Counsel for Mr Remli stated in his submissions that the remark had been made on the 12th, which is clearly a mistake.  On the 12th, moreover, it would have been possible to challenge the juror when the lots were drawn, as was done in the case of other jurors. On the 1 3th it was no longer possible. That being so, refusal to make an entry in the record was reasonable. At all events, on the 13th the defence had other means available to them for clearing up the difficulty, namely asking the presiding judge to exercise his discretion to order that Mrs M. should be heard, or else applying for evidence to be taken. If even those applications had been refused, the defence could have acted on those refusals accordingly, but for tactical reasons they decided otherwise. The Chamber (see paragraph 48) criticises the Assize Court for not having made any check. In so doing, it runs the risk of substituting it own assessment of the facts for that of the national court, especially as the nature and bearing of the "hypothetical" remark have not been made explicit in the judgment.  At all events, the impossibility of remedying such a situation is, in the Chamber ’ s view, the basis of the ruling that there has been a violation.  This seems to me to be open to criticism.

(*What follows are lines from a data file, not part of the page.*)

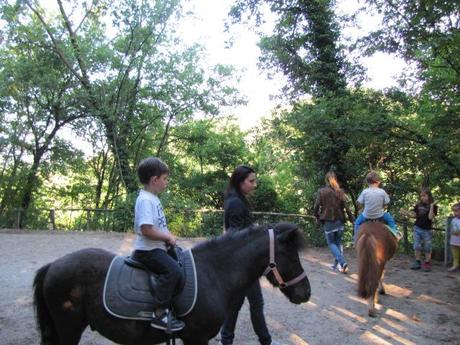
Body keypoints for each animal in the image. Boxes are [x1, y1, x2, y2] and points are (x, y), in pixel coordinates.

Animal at [34, 222, 310, 344]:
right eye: (291, 256)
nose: (306, 293)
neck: (213, 274)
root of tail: (53, 265)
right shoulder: (196, 340)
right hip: (69, 328)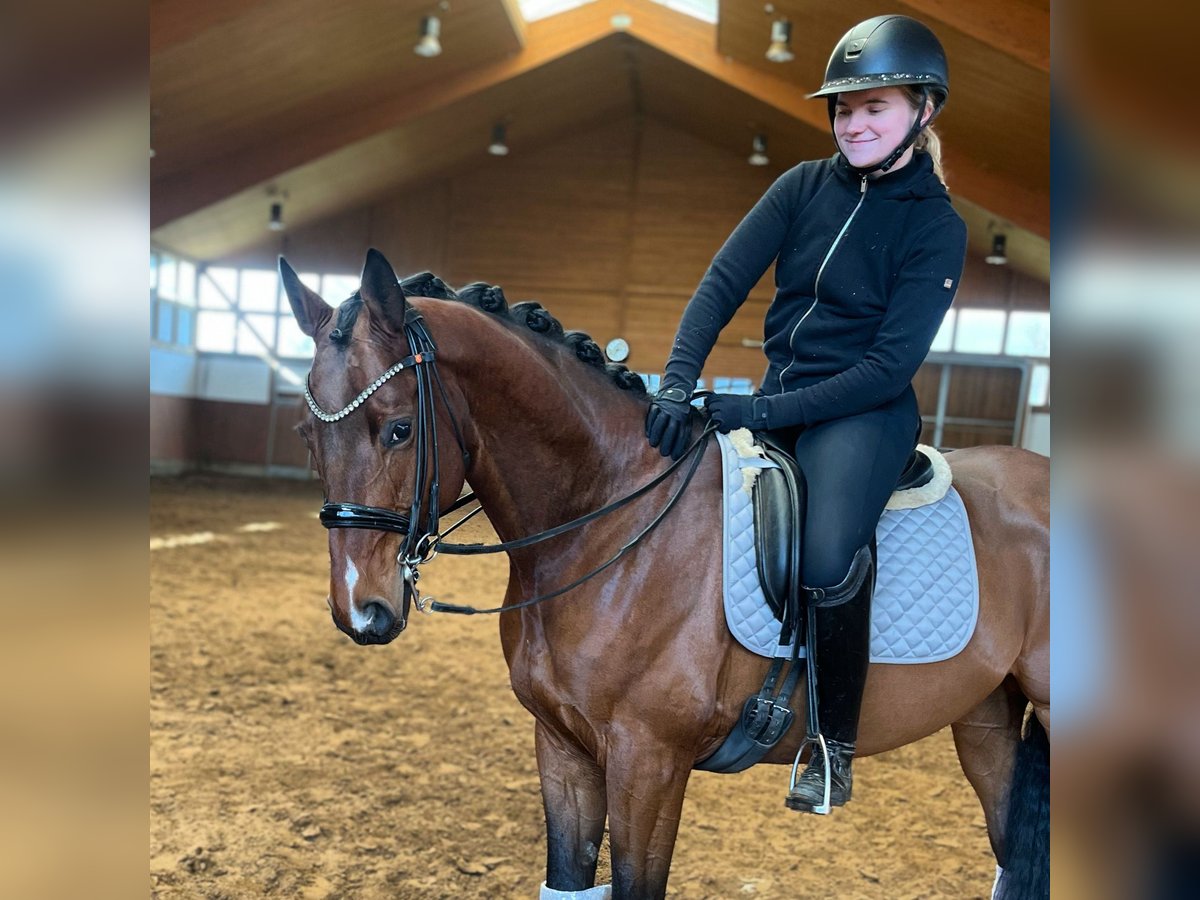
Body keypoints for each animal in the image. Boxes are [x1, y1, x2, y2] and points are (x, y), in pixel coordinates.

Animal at [280, 248, 1051, 900]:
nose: (361, 610)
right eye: (307, 435)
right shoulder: (563, 749)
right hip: (986, 720)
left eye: (399, 429)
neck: (605, 519)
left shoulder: (648, 763)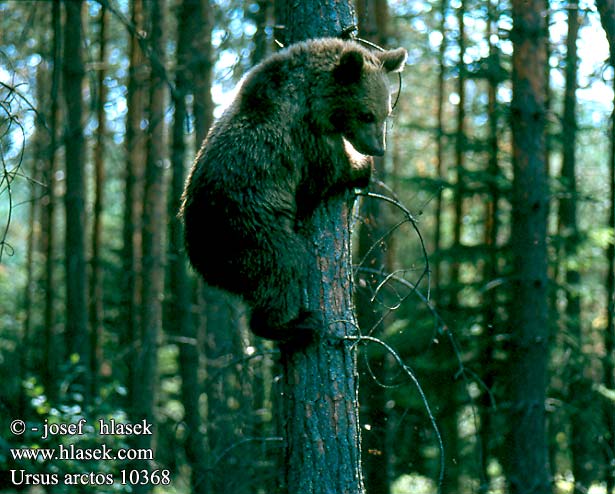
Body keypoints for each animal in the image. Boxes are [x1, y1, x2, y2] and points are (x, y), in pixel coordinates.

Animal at [180, 36, 406, 342]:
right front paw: (361, 168)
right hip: (249, 231)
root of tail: (202, 262)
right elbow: (329, 171)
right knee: (286, 265)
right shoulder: (305, 136)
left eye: (386, 112)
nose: (378, 149)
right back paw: (295, 323)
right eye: (367, 114)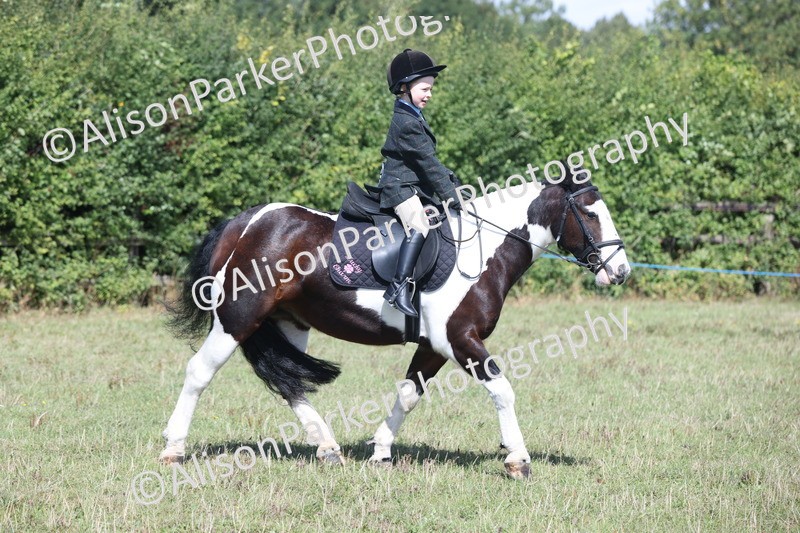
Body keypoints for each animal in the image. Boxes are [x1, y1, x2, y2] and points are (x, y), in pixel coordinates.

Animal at [160, 168, 631, 479]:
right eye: (590, 214)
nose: (621, 271)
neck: (483, 250)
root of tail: (244, 223)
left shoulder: (433, 347)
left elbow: (407, 395)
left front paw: (381, 450)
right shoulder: (460, 340)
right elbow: (502, 389)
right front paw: (518, 459)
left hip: (291, 324)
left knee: (290, 384)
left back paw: (328, 448)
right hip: (237, 319)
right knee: (199, 373)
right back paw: (173, 450)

To support such reasoning, the Chamber would have had, in my view, firstly to rule on the failure to request a hearing to apply for evidence to be taken and secondly, and above all, to rule on the possibility which remained open to the defence of applying to the Criminal Division of the Court of Cassation for trial by another court on the ground of reasonable suspicion of bias.

This procedural step was looked at by the Chamber in the context of the objection as to non-exhaustion of domestic remedies in respect of its non- suspensive effect, but was not dealt with in the context of the appropriate remedy for counteracting, if necessary, any risk of non-impartiality or even o f an appearance of partiality.

Admittedly, an application for transfer on the ground of reasonable suspicion of bias would not have had a suspensive effect. Admittedly, if it had been allowed by the Criminal Division of the Court of Cassation, the resulting decision would have been directed at the whole court , not only the impugned juror.

But for the purposes of Article 6 (art. 6) of the Convention the remedy for any lack of impartiality may result from an application directed against the court as a whole and not exclusively from one directed against a single judge or juror.

At all events, the Chamber was under an obligation to rule on this point and on the possible outcome of lodging an application for trial by another court on the ground of reasonable suspicion of bias.  Furthermore, in the instant case, there was nothing in the domestic proceedings to establish that the remark, if it was made, would have been decisive for the court as a whole and for the jury ’ s vote (see paragraph 44 of the judgment).

The doctrine of appearances in relation to Article 6 (art. 6) of the Convention must not be taken to extremes.  In the instant case the Chamber seems to me to have deviated from the Court ’ s traditional line in not taking account of domestic remedies which make it possible to deal at least at last instance with any risks that the rule of impartiali ty has not been complied with.